Whiskey Gulch Cyanide Mill 1901

While the initial and primary source of the economy for the mining camp of Gilt edge was the adjacent Gilt Edge Mine and Cyanide Mill, a second cyanide mill, completed early in 1901, added much to the growth of Gilt Edge. On August 29, 1900, the FERGUS COUNTY ARGUS reported that A.S Wright & Co. "will this fall erect a 200 ton cyanide mill near the Whiskey Gulch properties lately acquired by them." It further concluded that "it is believed the Whiskey Gulch properties will prove as big a dividend payer as the Gilt Edge mines."

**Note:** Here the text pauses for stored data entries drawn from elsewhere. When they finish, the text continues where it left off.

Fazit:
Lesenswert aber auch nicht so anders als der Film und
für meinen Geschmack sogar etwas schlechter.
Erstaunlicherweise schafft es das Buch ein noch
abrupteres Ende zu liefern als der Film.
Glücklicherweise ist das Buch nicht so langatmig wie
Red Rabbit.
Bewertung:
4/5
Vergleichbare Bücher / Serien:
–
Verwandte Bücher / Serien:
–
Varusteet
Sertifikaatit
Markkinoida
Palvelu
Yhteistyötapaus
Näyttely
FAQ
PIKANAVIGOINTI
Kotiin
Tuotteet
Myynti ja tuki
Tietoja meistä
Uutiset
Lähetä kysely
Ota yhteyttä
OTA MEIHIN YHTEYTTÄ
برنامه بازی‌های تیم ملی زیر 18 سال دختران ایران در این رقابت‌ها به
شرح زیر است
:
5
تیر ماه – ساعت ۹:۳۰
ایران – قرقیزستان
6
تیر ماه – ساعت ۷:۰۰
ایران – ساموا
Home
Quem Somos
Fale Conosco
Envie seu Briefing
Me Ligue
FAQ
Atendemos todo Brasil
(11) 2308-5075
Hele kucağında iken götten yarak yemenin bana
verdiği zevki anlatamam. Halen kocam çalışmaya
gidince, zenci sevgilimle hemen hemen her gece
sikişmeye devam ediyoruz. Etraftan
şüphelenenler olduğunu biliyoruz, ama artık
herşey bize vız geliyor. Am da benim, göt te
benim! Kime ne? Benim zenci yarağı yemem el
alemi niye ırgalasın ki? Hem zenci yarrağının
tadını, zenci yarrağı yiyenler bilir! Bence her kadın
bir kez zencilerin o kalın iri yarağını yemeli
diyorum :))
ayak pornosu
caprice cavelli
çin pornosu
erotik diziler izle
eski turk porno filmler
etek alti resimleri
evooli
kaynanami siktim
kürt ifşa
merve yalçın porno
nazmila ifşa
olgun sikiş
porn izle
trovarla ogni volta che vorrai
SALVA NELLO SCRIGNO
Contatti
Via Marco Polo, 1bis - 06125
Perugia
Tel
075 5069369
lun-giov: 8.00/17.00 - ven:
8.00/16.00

Actually located in Cave Gulch, about 2 1/2 miles from Gilt Edge, the Whiskey Gulch Cyanide Mill was completed and began operations on February 4, 1901. The ARGUS gave a full page description of the new plant on February 6, 1901, claiming that "in many respects it is not only an innovation but a decided improvement on the other cyanide plants of this section." Aside from the mill, t he Whiskey Gulch property had an office building, and assay office, several store houses, a bunk and boarding house, and stables. As predicted, the Whiskey Gulch mill produced well, paying dividends to satisfied stockholders, until about 1905. The mill was later destroyed by fire.

The operation of the Whiskey Gulch Mill between 1901 and 1905, coupled with the successful operations of the Gilt Edge Mill, provided the mining camp of Gilt Edge with its peak growth and population boom. After 1905, Gilt Edge began to decline.